47Onde, smarrito, si gettò dal letto,
sopra cui s’era con l’usbergo posto,
e fuggì fuor del periglioso tetto,
tra i suoi nemici entro la nube ascosto;
né molto andò che innanzi al suo cospetto,
come il tutto già gli empi avean disposto,
svelto il palazzo suo da l’alta cima
ruinò a terra in fino a la part’ima.

48Con tal fragor, con strepito sì fiero
che paventoso e privo di conforto
Costante s’inviò per un sentiero,
ch’or alto or basso, or giva dritto or torto.
Galeno e gli altri due ch’ivi il guerriero
sepolto esser credean prima che morto,
quel giorno istesso ebber da molti spia
che verso Etruria e tristo e sol sen gìa.
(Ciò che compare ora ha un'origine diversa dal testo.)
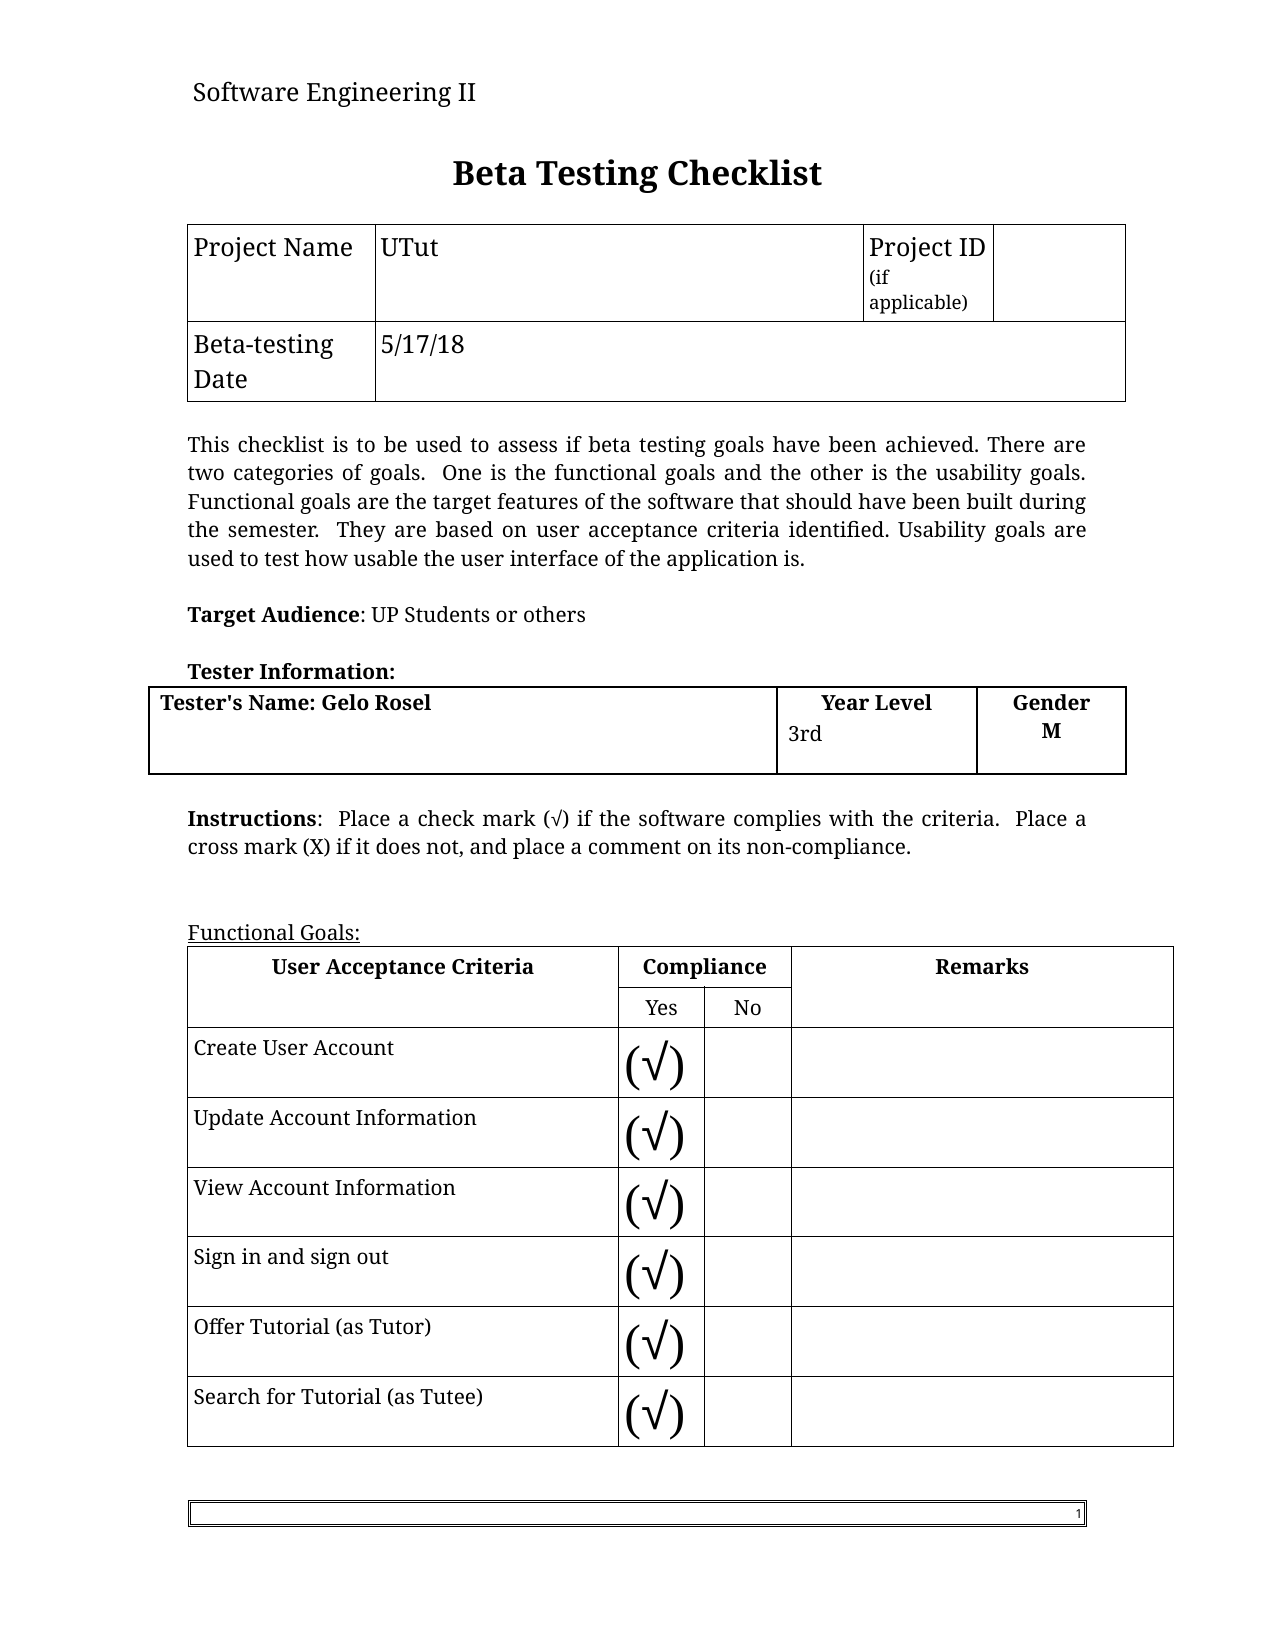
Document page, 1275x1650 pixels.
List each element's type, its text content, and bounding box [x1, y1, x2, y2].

table_header [994, 225, 1125, 321]
table_cell (√) [619, 1098, 704, 1166]
table_cell [705, 1307, 791, 1376]
table_cell No [705, 988, 791, 1027]
table_header Project ID (if applicable) [864, 225, 993, 321]
table_cell [705, 1098, 791, 1166]
table_cell (√) [619, 1377, 704, 1446]
text Instructions: Place a check mark (√) if the software complies with the criteria. Place a cross mark (X) if it does not, and place a comment on its non-compliance. [187, 804, 1087, 861]
table_header Remarks [792, 947, 1173, 1027]
text Target Audience: UP Students or others [187, 601, 1087, 629]
table_cell 5/17/18 [376, 322, 1125, 401]
table_header UTut [376, 225, 863, 321]
text Tester Information: [187, 657, 1087, 686]
table_cell (√) [619, 1307, 704, 1376]
table_cell (√) [619, 1237, 704, 1306]
table_cell Search for Tutorial (as Tutee) [188, 1377, 618, 1446]
table_header User Acceptance Criteria [188, 947, 618, 1027]
table_cell [792, 1307, 1173, 1376]
text This checklist is to be used to assess if beta testing goals have been achieved. There are two categories of goals. One is the functional goals and the other is the usability goals. Functional goals are the target features of the software that should have been built during the semester. They are based on user acceptance criteria identified. Usability goals are used to test how usable the user interface of the application is. [187, 430, 1087, 572]
table_cell [792, 1098, 1173, 1166]
text Beta Testing Checklist [187, 150, 1087, 195]
table_cell [705, 1168, 791, 1236]
table_cell [705, 1028, 791, 1097]
table_cell Sign in and sign out [188, 1237, 618, 1306]
table_cell [792, 1028, 1173, 1097]
table_cell Create User Account [188, 1028, 618, 1097]
table_header Year Level [778, 688, 976, 717]
table_cell View Account Information [188, 1168, 618, 1236]
text Functional Goals: [187, 918, 1087, 946]
table_cell Beta-testing Date [188, 322, 375, 401]
table_cell Offer Tutorial (as Tutor) [188, 1307, 618, 1376]
table_cell (√) [619, 1028, 704, 1097]
table_header Gender M [978, 688, 1125, 773]
table_cell [705, 1237, 791, 1306]
table_cell [705, 1377, 791, 1446]
table_cell Yes [619, 988, 704, 1027]
table_cell 3rd [778, 717, 976, 773]
table_cell Update Account Information [188, 1098, 618, 1166]
table_header Compliance [619, 947, 791, 986]
table_cell [792, 1168, 1173, 1236]
table_header Project Name [188, 225, 375, 321]
table_cell [792, 1377, 1173, 1446]
table_cell (√) [619, 1168, 704, 1236]
table_header Tester's Name: Gelo Rosel [150, 688, 776, 773]
table_cell [792, 1237, 1173, 1306]
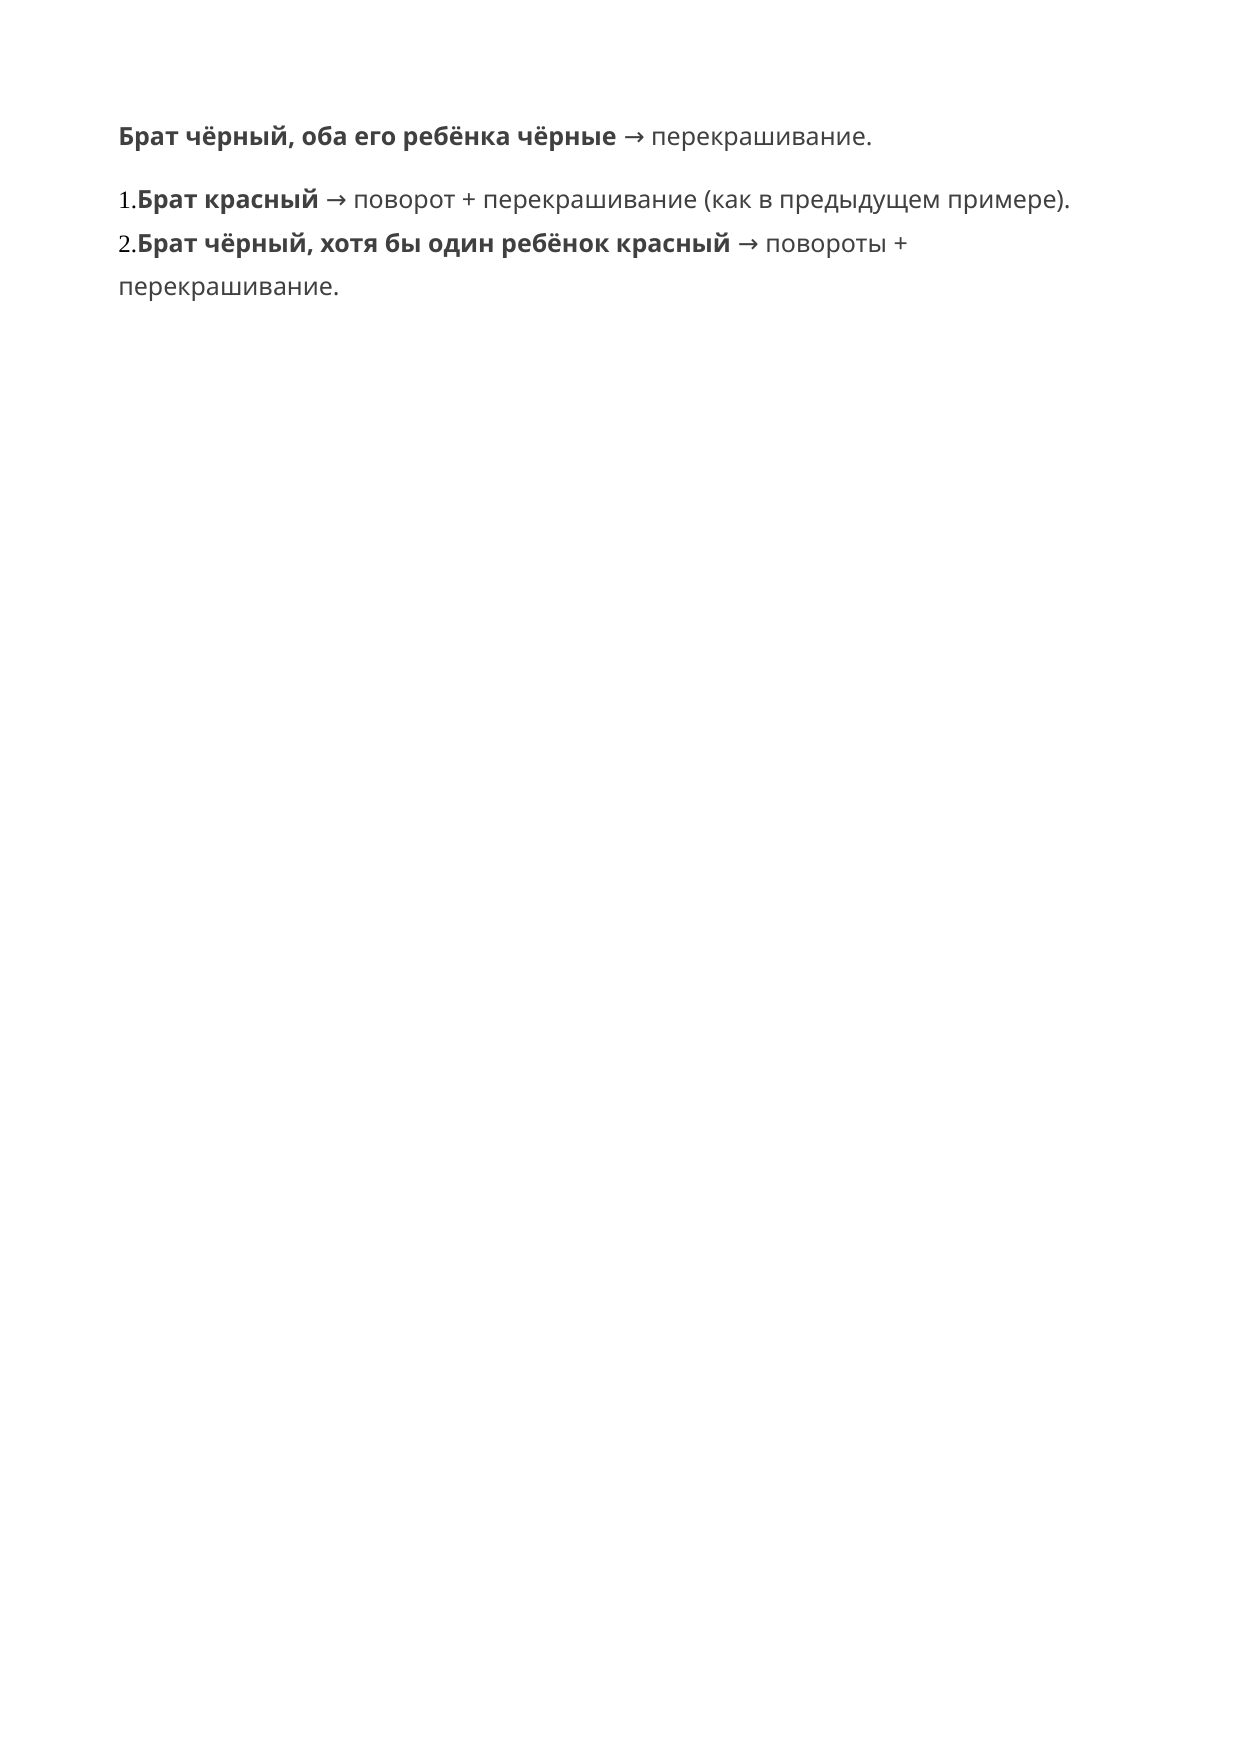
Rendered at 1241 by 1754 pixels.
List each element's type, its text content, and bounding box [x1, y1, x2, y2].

text Брат чёрный, оба его ребёнка чёрные → перекрашивание. [118, 118, 1122, 152]
list Брат чёрный, хотя бы один ребёнок красный → повороты + перекрашивание. [118, 216, 1122, 303]
list Брат красный → поворот + перекрашивание (как в предыдущем примере). [118, 172, 1122, 216]
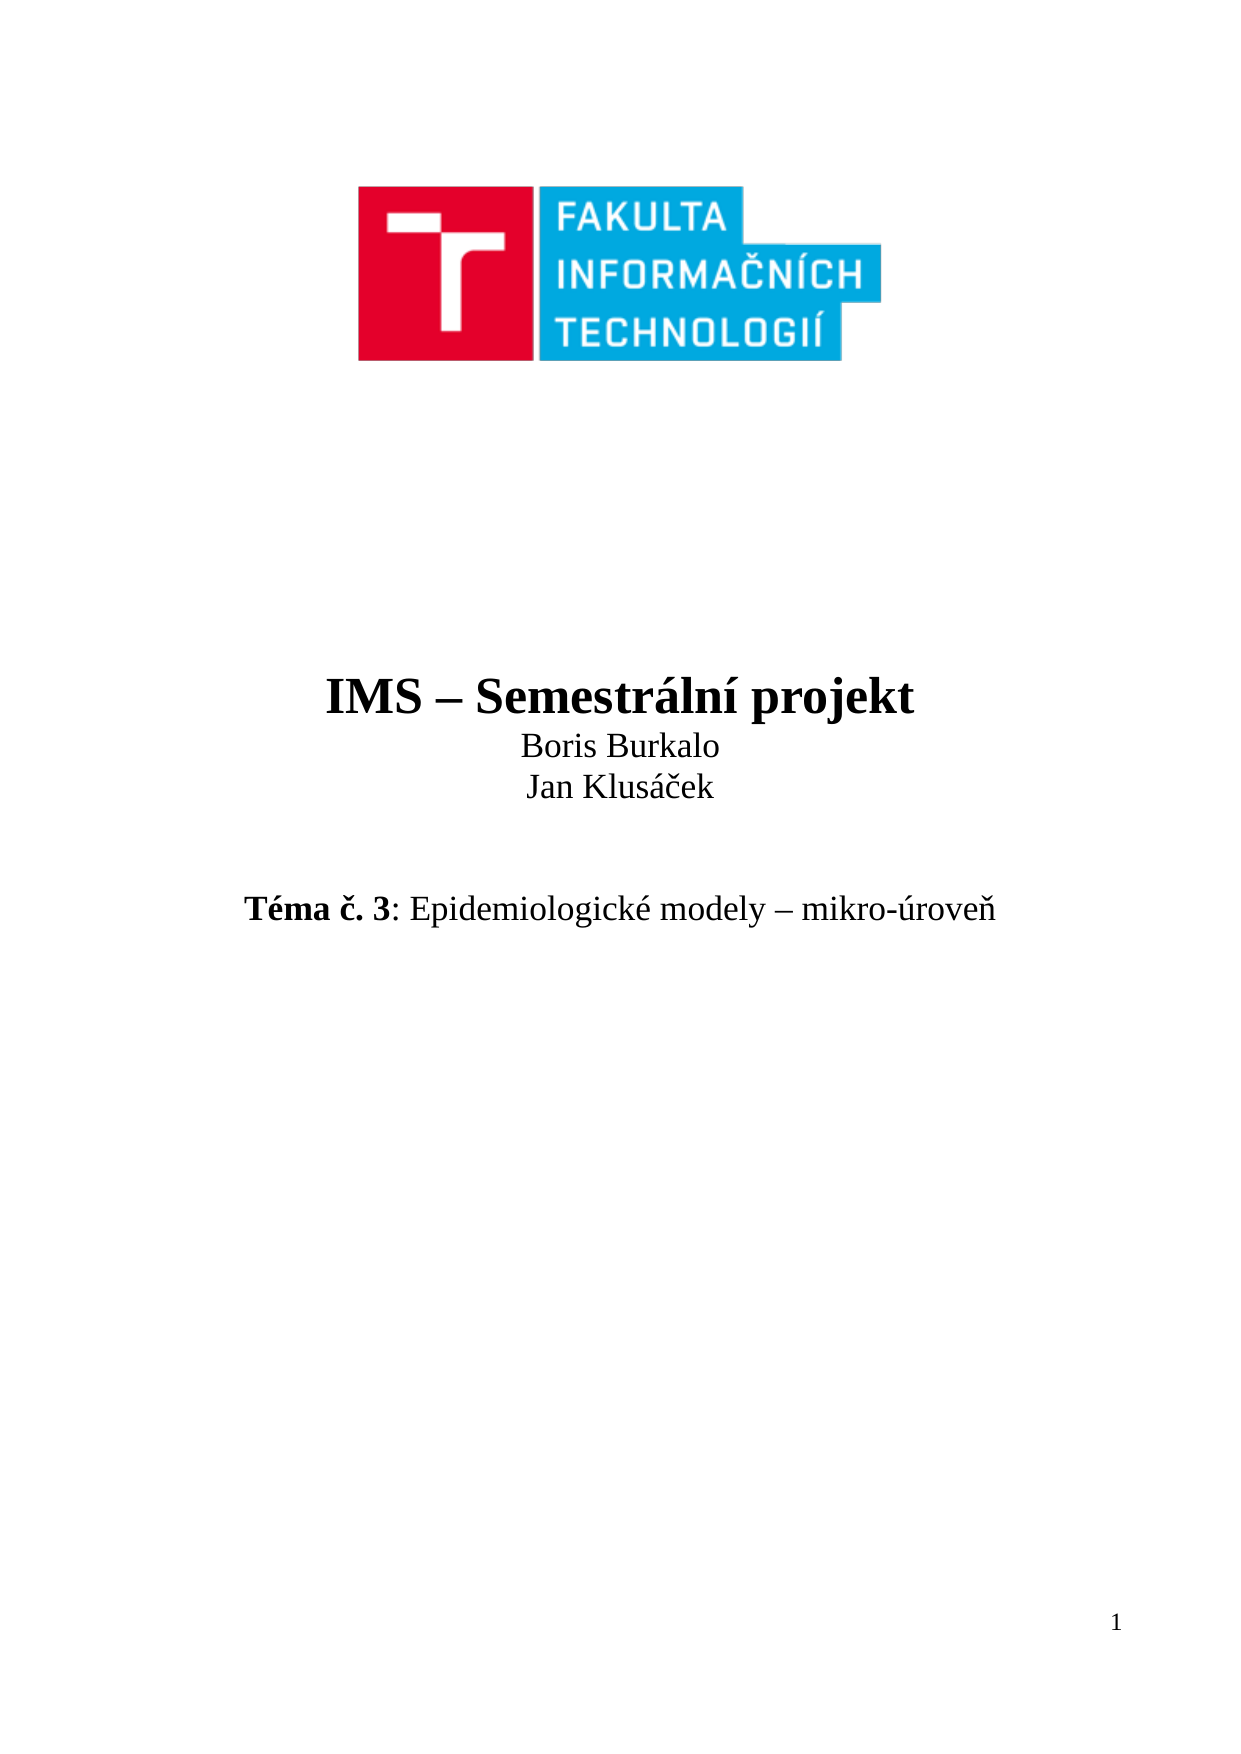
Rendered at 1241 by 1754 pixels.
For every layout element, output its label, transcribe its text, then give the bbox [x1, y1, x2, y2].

text IMS – Semestrální projekt [118, 664, 1122, 724]
picture [301, 129, 939, 419]
text Jan Klusáček [118, 765, 1122, 806]
text Boris Burkalo [118, 724, 1122, 765]
text Téma č. 3: Epidemiologické modely – mikro-úroveň [118, 888, 1122, 928]
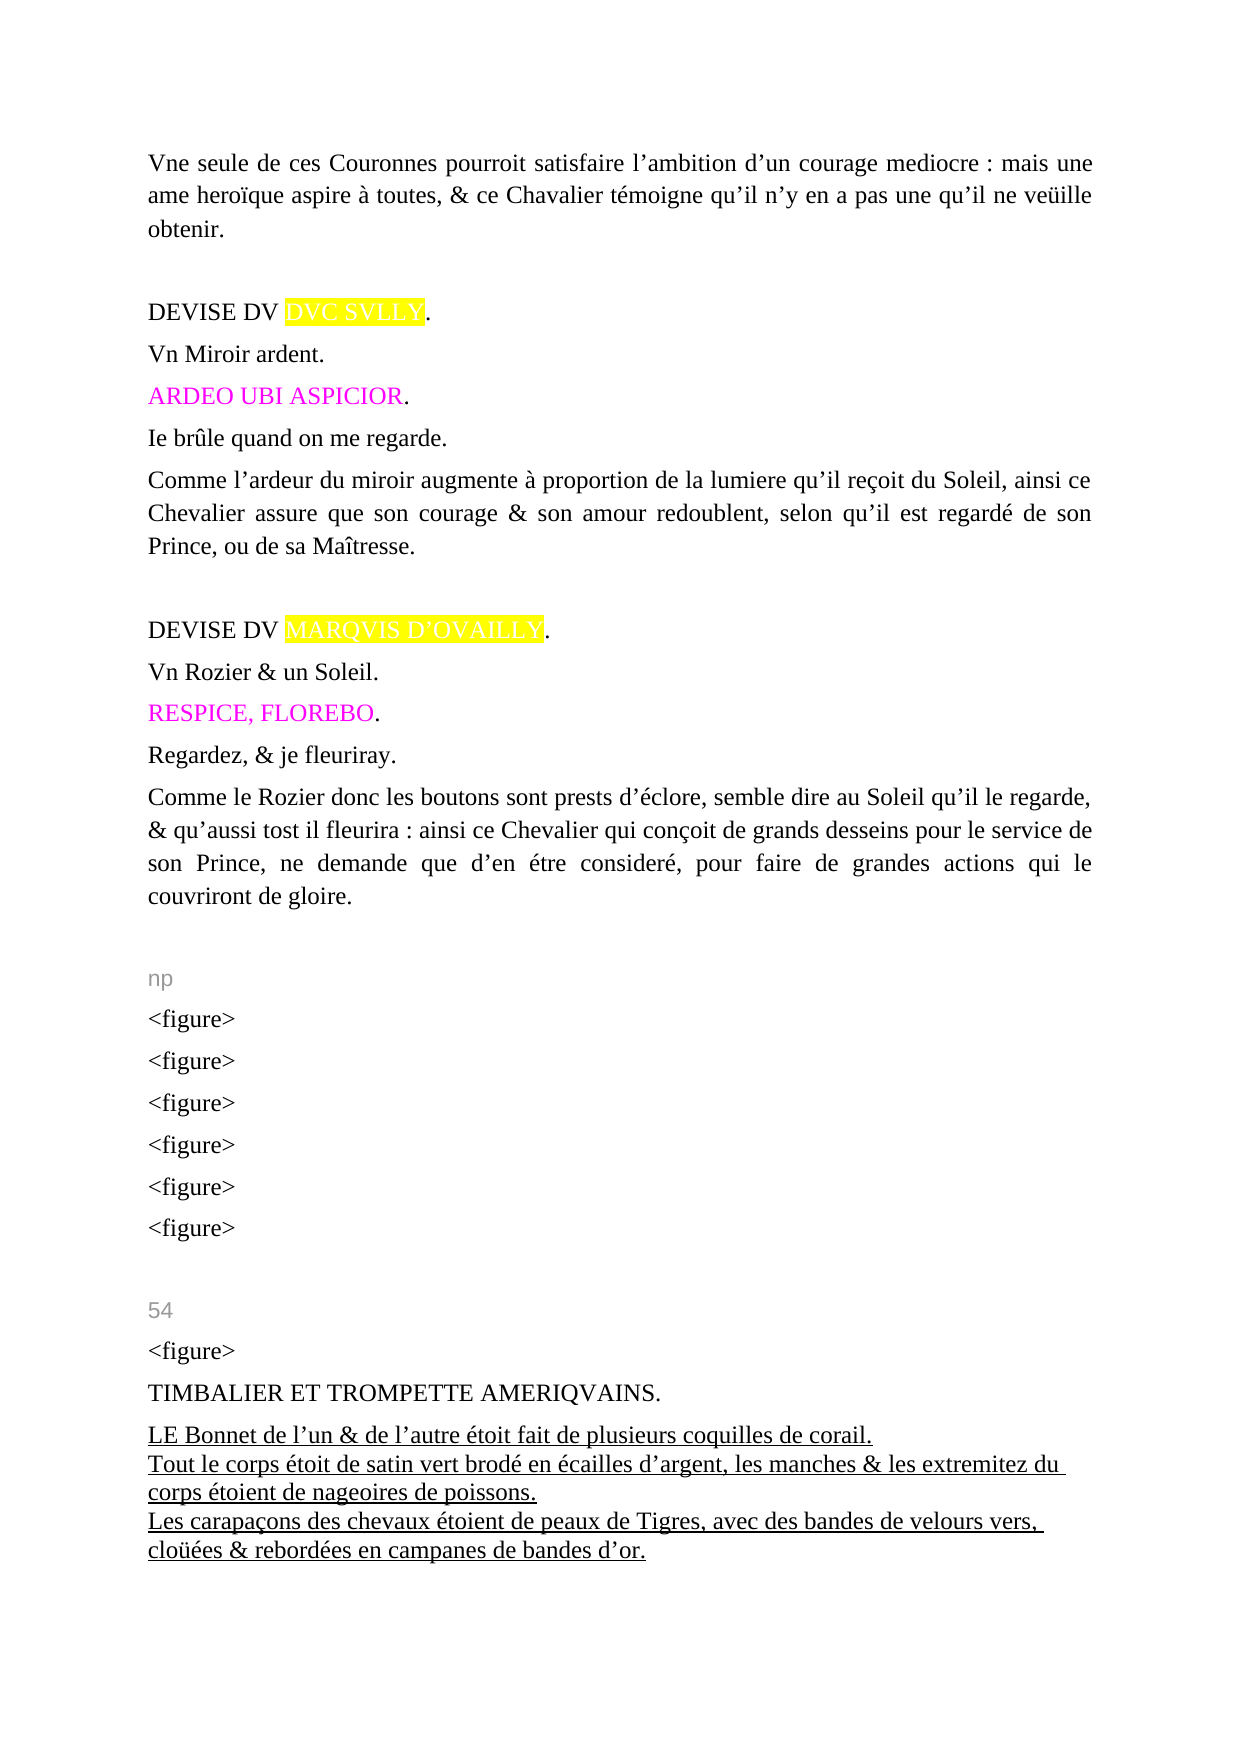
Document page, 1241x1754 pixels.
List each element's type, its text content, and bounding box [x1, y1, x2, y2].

49Onde avendo il cor pien di tosco amaro,
di cento cavalier fatta una schiera,
guerniti d’armi in fretta gli mandaro
dietro a Costante la medesma sera;
ma perché non si sappia gli ordinaro
che, lasciando a sinistra la riviera,
debban sopra i destrier correr sì presti
ch’ei sendo a piedi e stanco indietro resti.

50Col duce Orfito due d’alto valore
tra gli altri andaro, e di virtute ornati,
Caro e Carin, che in ogni impresa onore
sempre acquistaro, ambi ad un parto nati;
questi, ch’avean sincero e puro il core,
sotto pretesto tal furon mandati:
che al suo signore inganno avesse ordito
Costante, e senza effetto esser fuggito.

51Creder gli fe’ Paterno che tiranno
farsi volendo del romano Impero,
e che visto scoperto esser l’inganno
e riuscito van sì rio pensiero,
di rabbia colmo per soverchio affanno
con molti avea del mar preso il sentiero,
e che salvi arrivando in qualche loco
lo scoppio s’udiria, vedriasi il foco.

52Spinti adunque ambedue da manifesta
colera, e colmi già d’aperto sdegno,
poi che a Galeno innanzi fur, con questa
credenza alquanto trappassaro il segno,
e gli promiser di portar la testa
del pio Costante, di lor fede pegno;
e ciò giurato avendo ambi si uniro
con l’altra schiera, e fuor di Roma usciro.

53Sapendo adunque Orfito a punto il dritto
dove Costante esser potea, che solo
se ne venìa rammaricando, afflitto
del caso occorso e pien di duolo,
giunse con fretta al loco a lor prescritto,
e fe’ quivi fermar tutto lo stuolo
fra due colli che un monte alto di sopra
par che ad arte ambedue con l’ombra copra.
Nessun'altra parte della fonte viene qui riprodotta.